After termination, I received one week’s pay, less than 7 percent of what laid off workers were provided. Contractors who opted into medical health insurance coverage coverage from Skilled Limitless saw their plans without lengthen terminated. And pointless to voice, contractors don’t hang stock strategies.
Treasure so many companies in Silicon Valley, Airbnb depends carefully on contract labor—for roles starting from copywriters and photographers to meals preparation, security, and janitorial crew. (Meals carrier jobs at Airbnb’s offices in San Francisco and Portland, in step with a 2018 Gizmodo file, are composed nearly entirely of subcontractors.) In 2019, they worked with more than 30 agencies globally, in step with Christopher Nulty, Airbnb’s head of public coverage.

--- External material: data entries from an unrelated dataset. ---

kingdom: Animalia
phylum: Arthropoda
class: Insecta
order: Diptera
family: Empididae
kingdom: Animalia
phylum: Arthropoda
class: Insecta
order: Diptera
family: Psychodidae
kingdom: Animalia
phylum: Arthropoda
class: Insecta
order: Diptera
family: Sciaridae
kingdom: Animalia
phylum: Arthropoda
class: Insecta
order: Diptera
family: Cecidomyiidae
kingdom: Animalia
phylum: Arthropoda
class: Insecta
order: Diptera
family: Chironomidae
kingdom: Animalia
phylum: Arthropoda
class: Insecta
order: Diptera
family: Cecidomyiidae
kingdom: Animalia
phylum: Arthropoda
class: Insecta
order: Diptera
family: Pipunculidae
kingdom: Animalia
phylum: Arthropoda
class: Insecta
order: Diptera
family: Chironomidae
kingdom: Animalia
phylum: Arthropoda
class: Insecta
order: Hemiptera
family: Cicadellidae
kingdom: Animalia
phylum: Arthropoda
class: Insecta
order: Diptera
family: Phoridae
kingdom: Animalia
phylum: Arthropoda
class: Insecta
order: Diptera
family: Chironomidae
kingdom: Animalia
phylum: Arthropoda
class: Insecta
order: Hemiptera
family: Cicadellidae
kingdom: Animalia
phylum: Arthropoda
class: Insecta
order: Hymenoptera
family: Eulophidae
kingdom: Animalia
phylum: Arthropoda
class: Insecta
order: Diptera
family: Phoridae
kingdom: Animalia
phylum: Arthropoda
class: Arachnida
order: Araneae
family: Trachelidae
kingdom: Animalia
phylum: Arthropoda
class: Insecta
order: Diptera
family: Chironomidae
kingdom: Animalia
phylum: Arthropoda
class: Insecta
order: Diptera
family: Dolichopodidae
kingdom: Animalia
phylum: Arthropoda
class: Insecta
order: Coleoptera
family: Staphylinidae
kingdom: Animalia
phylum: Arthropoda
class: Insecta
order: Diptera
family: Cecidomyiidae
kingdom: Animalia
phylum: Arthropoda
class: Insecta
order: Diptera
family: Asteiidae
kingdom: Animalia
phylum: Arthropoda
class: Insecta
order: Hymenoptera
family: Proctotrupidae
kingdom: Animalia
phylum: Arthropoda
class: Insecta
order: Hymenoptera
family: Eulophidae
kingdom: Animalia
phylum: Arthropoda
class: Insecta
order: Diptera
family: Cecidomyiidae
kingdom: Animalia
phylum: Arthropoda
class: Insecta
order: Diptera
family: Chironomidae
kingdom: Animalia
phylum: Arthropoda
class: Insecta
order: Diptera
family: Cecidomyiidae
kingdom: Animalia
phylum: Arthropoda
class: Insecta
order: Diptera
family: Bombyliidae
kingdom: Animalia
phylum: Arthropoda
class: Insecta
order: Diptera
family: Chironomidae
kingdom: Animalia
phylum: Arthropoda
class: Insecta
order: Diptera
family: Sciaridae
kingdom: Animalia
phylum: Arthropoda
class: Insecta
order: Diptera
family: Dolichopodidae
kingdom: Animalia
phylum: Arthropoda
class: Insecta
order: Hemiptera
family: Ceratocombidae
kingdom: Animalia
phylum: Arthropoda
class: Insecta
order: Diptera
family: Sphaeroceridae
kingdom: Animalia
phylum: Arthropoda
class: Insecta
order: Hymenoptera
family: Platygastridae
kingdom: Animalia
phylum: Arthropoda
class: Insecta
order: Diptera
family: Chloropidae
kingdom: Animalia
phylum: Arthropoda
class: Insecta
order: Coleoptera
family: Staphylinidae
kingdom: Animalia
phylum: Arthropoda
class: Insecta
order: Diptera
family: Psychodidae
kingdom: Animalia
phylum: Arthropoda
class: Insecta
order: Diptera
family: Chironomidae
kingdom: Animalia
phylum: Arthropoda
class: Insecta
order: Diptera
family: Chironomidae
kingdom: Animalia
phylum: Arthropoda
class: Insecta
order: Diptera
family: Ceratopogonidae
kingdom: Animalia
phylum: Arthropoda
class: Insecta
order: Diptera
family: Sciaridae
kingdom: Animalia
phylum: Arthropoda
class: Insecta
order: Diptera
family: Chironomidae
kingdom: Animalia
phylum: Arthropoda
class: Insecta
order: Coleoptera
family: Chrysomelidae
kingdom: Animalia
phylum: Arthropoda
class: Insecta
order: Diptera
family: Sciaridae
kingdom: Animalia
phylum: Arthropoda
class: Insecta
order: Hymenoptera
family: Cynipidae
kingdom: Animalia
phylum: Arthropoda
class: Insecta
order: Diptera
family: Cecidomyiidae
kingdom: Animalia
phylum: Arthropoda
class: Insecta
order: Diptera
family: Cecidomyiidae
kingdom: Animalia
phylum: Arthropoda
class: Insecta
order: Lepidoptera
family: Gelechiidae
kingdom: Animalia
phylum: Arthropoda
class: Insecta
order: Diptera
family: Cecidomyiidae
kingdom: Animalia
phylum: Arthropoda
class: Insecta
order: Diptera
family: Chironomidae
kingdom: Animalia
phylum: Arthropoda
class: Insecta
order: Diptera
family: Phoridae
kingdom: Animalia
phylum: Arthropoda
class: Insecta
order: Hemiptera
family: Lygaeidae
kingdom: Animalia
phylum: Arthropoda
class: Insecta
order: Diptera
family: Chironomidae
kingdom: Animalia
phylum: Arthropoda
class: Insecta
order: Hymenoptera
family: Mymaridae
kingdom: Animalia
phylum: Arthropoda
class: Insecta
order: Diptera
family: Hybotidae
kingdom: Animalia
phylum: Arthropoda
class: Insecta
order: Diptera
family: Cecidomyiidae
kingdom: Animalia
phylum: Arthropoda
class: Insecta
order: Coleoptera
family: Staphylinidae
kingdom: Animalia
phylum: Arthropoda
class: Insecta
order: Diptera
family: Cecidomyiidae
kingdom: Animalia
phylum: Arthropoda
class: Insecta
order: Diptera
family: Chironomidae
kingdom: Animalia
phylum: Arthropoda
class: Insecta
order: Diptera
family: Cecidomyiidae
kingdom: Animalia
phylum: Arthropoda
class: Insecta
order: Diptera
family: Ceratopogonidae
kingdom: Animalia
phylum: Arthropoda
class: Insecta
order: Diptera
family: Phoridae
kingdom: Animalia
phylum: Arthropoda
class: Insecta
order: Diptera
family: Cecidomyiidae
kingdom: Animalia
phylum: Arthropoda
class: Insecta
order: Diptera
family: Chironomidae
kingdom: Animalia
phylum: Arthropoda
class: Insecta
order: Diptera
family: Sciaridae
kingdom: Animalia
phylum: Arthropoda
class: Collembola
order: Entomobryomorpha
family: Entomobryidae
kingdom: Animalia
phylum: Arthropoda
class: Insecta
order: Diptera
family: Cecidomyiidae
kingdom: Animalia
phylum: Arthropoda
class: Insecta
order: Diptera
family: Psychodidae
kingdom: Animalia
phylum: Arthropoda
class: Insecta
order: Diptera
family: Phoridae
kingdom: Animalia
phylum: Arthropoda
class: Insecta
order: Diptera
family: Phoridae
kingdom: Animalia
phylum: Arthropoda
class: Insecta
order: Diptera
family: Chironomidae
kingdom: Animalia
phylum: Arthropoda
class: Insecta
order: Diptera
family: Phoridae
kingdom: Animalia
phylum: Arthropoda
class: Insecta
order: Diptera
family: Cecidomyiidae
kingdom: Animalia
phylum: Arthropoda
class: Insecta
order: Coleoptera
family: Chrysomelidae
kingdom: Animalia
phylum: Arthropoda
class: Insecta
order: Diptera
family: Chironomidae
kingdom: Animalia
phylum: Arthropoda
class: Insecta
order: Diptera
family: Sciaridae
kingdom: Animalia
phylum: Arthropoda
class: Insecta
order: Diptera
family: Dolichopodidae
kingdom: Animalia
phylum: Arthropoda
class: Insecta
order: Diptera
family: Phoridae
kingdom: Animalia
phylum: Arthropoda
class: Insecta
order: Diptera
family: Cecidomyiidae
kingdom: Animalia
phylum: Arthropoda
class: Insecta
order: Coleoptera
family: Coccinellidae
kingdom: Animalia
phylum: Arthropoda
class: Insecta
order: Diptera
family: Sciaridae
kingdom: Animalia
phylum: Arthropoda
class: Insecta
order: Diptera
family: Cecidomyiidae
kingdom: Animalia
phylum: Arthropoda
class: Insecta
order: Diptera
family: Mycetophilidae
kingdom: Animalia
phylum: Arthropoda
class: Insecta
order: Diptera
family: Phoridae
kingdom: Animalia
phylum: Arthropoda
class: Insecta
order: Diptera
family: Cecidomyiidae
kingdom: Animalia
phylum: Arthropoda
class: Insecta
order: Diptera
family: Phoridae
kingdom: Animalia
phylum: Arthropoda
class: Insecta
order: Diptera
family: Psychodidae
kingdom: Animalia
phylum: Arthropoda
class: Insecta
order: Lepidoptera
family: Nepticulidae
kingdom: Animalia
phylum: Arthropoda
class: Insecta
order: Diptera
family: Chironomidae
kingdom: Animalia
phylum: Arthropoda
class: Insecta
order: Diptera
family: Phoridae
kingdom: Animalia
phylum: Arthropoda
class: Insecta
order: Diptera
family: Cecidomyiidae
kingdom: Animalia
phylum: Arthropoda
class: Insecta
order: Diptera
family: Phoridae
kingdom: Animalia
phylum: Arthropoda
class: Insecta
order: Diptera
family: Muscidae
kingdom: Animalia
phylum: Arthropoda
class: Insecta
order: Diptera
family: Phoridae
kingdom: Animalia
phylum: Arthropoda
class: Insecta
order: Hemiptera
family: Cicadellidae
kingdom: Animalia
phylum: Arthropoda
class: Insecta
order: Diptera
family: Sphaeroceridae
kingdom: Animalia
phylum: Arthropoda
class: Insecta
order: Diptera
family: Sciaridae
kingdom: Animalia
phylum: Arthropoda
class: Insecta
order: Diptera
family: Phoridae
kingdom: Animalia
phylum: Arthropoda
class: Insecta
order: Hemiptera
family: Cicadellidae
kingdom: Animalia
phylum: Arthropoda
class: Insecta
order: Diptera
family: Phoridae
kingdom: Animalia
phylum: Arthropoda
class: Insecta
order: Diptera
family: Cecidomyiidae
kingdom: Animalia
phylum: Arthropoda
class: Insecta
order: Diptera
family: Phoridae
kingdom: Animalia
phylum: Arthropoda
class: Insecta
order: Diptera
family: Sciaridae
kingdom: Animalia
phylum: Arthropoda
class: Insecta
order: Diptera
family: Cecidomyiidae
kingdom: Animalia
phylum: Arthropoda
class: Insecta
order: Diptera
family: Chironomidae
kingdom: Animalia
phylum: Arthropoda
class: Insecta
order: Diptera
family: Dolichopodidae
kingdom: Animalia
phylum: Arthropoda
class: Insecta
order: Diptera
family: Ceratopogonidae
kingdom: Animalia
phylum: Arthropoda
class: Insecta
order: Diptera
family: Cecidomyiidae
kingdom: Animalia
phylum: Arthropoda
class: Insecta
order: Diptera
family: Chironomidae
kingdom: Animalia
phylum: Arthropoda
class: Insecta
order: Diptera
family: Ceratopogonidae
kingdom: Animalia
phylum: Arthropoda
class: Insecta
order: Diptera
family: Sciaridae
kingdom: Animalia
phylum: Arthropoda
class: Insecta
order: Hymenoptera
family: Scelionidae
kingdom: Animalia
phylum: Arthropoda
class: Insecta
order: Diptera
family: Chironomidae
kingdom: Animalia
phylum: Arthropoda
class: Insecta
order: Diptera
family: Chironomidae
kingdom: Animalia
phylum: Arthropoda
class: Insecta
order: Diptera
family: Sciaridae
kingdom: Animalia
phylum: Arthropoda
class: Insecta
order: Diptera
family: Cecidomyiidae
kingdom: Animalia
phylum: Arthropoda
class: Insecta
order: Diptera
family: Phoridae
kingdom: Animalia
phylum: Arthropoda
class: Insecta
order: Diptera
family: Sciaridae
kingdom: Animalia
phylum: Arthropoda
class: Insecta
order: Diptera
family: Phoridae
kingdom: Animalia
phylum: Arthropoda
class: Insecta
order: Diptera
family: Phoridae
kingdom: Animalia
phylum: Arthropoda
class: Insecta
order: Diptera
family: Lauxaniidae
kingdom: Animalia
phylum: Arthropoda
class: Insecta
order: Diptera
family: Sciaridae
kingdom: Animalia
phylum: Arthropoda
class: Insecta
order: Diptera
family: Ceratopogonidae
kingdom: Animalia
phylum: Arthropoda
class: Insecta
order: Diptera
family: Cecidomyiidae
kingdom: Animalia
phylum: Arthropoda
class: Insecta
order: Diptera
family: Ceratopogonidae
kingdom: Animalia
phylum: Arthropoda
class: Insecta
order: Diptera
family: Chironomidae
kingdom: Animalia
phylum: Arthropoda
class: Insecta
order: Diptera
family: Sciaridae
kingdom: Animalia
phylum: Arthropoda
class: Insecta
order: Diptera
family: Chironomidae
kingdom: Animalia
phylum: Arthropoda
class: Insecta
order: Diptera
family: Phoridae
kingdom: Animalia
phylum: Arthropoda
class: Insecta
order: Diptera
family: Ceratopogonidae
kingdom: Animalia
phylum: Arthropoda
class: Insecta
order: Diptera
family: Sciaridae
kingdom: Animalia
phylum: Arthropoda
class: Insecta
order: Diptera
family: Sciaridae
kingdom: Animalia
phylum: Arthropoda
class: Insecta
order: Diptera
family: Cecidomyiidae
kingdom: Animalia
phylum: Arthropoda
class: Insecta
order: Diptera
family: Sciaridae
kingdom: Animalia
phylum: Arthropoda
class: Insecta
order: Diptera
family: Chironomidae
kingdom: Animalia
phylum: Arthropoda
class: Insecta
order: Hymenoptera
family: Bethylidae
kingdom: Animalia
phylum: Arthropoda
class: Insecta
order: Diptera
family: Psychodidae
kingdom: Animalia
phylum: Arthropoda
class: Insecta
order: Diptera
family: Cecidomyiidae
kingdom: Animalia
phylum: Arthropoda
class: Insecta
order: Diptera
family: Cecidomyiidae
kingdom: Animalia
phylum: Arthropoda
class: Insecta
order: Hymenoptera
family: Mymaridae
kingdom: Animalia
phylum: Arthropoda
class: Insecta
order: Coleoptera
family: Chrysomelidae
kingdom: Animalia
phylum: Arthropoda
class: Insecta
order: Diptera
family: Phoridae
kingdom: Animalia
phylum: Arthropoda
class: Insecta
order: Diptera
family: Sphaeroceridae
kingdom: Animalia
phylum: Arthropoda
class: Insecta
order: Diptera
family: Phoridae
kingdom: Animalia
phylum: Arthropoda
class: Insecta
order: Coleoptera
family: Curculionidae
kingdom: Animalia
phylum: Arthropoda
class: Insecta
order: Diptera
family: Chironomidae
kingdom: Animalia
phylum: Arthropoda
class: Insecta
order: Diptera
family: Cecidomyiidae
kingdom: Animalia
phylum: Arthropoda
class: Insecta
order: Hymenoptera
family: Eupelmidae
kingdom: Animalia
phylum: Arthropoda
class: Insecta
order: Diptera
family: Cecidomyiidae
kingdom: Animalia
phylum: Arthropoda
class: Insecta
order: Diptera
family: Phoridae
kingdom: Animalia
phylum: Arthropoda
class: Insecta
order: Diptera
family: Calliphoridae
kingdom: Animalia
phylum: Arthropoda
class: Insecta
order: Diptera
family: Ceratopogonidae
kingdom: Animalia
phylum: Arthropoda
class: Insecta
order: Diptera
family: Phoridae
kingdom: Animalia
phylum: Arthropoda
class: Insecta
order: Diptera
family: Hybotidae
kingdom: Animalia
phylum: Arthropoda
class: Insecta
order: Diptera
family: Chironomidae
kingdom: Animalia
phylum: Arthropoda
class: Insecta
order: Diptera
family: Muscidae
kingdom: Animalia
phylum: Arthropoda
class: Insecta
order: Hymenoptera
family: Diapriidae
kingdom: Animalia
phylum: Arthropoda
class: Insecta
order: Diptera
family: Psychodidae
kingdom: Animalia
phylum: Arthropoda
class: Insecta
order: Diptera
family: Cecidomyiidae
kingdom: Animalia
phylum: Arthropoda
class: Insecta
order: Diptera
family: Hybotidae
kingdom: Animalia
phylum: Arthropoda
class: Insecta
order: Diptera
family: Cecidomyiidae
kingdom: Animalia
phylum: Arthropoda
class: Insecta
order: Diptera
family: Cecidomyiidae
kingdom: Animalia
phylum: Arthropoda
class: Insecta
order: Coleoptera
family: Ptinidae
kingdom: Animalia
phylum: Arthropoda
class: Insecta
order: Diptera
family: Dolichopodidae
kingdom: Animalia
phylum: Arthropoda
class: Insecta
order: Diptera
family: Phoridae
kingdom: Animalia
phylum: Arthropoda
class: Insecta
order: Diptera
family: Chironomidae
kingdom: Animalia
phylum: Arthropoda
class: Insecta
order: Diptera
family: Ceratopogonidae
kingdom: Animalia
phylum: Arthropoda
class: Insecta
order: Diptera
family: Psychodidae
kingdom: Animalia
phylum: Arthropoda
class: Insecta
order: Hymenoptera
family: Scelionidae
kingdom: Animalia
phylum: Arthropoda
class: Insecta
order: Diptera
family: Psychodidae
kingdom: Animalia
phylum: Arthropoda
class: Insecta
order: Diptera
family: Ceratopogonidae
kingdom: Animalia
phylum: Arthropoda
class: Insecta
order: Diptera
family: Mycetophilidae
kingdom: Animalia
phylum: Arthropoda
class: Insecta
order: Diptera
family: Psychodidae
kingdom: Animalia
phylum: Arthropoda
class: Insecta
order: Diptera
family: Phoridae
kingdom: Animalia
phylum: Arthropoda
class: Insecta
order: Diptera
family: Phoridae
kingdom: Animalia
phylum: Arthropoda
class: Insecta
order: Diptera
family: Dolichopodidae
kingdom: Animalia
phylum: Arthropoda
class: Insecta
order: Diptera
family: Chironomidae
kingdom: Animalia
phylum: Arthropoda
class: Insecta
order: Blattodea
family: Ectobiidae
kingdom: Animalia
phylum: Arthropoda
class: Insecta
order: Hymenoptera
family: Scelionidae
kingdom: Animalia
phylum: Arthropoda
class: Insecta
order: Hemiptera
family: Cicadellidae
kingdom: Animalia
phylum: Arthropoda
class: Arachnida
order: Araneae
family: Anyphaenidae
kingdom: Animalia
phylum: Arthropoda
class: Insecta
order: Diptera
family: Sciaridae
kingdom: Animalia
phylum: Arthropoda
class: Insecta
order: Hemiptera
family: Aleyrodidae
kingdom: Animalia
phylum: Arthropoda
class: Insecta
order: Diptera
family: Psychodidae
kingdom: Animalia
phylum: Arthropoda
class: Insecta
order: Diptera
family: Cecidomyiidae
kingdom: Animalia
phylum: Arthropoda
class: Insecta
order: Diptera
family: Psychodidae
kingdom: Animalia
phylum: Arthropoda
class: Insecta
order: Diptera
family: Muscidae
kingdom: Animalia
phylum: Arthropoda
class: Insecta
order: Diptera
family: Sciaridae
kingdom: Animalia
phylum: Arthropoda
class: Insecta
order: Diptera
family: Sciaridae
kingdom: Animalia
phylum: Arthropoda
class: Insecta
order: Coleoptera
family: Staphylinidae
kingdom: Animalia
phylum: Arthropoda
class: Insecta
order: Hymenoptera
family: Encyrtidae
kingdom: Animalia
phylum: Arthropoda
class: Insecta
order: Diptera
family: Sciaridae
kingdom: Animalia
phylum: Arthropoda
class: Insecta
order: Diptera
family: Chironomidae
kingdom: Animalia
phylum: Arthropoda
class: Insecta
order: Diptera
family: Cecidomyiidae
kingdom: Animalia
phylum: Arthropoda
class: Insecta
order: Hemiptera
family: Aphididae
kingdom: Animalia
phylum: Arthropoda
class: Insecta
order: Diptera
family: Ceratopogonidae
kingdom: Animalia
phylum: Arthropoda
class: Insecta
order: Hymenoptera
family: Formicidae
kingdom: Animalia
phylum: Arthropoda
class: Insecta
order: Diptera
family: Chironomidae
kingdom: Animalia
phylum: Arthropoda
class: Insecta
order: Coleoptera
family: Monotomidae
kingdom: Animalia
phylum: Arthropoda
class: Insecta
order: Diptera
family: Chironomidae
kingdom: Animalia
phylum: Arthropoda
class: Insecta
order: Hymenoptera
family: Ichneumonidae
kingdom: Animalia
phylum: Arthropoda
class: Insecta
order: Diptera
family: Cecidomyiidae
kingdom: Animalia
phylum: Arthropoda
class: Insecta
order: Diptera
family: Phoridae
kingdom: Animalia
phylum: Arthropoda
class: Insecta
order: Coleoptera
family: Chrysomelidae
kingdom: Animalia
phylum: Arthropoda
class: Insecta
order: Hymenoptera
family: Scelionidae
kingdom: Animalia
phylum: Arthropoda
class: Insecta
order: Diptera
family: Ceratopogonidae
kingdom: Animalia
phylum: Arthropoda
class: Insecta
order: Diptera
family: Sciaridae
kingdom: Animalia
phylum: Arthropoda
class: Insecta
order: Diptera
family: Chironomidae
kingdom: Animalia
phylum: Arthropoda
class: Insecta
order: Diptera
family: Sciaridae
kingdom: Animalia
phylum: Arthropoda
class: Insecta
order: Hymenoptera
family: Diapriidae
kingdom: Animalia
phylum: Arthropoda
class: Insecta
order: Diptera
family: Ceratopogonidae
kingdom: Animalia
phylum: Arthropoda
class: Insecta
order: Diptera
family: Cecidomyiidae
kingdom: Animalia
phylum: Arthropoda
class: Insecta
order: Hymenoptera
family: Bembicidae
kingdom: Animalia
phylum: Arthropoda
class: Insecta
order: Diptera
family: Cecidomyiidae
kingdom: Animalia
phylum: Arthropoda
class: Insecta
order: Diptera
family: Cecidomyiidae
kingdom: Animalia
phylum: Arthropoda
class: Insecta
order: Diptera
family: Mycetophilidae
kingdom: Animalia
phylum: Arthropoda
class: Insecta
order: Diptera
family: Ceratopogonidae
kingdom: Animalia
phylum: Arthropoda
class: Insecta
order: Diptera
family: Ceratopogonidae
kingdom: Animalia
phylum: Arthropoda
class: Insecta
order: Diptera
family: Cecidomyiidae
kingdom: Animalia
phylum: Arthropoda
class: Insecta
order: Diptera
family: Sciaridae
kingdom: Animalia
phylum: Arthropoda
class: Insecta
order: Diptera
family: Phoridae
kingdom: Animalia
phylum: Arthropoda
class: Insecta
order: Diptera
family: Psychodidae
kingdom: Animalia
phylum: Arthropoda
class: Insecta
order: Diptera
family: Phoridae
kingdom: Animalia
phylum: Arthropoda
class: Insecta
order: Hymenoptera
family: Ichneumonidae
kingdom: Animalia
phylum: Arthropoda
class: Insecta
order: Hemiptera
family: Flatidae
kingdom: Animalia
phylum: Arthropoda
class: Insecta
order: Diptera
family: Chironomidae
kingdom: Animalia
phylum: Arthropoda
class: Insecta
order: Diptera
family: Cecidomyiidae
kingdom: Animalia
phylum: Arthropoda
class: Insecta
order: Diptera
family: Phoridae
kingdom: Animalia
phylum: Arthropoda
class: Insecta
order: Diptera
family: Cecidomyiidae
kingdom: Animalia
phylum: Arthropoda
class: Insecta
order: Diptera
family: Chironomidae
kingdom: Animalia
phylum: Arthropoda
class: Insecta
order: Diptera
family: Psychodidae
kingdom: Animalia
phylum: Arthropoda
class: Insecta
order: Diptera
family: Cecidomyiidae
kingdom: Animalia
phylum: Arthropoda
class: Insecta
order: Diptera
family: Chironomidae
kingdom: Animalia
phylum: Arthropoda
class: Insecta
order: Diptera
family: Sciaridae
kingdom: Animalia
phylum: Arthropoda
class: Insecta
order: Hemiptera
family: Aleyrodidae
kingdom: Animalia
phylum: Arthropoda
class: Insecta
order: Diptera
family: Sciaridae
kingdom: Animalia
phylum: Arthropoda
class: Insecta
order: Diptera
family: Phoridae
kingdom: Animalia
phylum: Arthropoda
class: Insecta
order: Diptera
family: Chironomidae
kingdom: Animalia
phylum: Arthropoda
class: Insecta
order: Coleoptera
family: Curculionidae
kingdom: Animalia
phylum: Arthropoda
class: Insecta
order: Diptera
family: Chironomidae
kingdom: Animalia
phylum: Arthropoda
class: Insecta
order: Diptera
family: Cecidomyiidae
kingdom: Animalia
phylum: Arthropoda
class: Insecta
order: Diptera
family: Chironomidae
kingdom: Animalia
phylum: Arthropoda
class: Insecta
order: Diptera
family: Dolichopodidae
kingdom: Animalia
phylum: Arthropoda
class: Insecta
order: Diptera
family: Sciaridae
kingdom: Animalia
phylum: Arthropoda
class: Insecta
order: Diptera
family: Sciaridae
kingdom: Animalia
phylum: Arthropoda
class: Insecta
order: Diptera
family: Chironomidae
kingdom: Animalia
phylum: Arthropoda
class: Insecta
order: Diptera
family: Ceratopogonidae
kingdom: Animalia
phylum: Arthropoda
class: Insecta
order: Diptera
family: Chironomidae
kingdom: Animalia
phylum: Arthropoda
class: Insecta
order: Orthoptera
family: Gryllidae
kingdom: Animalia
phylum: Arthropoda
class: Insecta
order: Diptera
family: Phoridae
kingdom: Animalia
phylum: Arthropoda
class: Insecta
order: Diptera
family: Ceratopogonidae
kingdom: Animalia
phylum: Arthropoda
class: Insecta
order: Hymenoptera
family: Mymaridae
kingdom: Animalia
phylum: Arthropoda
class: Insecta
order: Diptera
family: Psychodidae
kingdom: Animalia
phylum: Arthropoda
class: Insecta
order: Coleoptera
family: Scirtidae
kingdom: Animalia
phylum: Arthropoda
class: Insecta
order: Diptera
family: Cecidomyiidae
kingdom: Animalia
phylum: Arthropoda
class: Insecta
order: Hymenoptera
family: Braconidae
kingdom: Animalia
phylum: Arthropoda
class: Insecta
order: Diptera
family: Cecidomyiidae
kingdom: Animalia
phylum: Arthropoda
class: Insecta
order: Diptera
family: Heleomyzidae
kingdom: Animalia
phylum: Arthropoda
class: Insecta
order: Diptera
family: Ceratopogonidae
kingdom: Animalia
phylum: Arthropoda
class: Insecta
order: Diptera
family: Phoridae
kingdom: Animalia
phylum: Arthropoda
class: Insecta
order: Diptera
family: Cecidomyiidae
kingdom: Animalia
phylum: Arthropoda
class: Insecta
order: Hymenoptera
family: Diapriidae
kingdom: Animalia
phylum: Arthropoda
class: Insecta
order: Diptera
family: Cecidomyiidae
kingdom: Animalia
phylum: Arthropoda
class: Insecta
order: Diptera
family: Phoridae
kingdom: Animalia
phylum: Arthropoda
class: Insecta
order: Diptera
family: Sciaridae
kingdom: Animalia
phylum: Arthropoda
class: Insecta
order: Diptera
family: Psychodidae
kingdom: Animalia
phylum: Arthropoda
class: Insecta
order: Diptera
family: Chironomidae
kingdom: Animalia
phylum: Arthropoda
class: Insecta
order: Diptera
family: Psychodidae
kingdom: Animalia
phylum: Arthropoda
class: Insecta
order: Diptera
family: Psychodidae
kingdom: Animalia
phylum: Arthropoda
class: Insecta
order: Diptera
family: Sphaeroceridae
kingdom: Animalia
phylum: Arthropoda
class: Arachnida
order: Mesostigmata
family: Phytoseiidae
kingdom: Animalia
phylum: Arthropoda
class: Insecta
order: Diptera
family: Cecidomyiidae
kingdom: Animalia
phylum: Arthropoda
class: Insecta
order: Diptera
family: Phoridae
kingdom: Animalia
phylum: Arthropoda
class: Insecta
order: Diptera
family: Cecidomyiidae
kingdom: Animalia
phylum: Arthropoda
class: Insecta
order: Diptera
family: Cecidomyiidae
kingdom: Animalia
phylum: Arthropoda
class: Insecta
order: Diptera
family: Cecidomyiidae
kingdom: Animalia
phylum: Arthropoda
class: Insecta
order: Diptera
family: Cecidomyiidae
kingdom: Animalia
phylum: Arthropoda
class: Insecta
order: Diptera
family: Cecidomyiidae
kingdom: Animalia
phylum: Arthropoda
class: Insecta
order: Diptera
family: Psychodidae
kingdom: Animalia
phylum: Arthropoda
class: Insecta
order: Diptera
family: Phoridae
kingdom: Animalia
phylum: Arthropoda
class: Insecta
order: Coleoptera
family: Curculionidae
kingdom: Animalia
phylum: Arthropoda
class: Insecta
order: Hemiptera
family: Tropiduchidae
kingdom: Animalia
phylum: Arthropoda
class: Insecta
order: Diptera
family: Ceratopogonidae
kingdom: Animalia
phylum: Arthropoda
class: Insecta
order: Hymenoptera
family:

Across the alternate, companies are more and more working with third-occasion agencies to bustle up and simplify the hiring direction of, bringing natty groups of workers on precise now with less threat and in most cases at a lower worth than beefy-time workers. At some tech companies, contract workers comprise more than 50 percent of the team. (Disclosure: WIRED employs long-time period subcontractors for some roles.)
This two-tier labor machine permits companies to boast generous advantages on the one hand and to handle contractors as dispensable labor on the opposite. Even when California’s fresh AB 5 law makes an strive to limit companies’ exhaust of contract labor, while its jurisdiction is being debated, many companies luxuriate in Airbnb hang persisted to pause alternate as in style; when laid off, contractors across Silicon Valley—at companies along with Apple, Facebook, and Google—assuredly face unequal severance packages. Here is especially troubling given that tech contractors are disproportionately of us of shade. (The law moreover applies to movie production, recordsdata publishers, and cleansing companies, amongst other agencies.)
“Airbnb is an organization that positions itself as a label for the of us, of the of us—and then internally, of us are treated luxuriate in 2d-class voters,” says a up to the moment employee, who spoke on the situation of anonymity. “It’s hypocritical.” Extra than a dozen extinct contract workers tell Airbnb turned into once their employer in all the pieces nonetheless name and advantages. Airbnb, no longer Skilled Limitless, assigned me a particular manager, dictated my work time table, clear my rate, and made up our minds when to rent and fire me.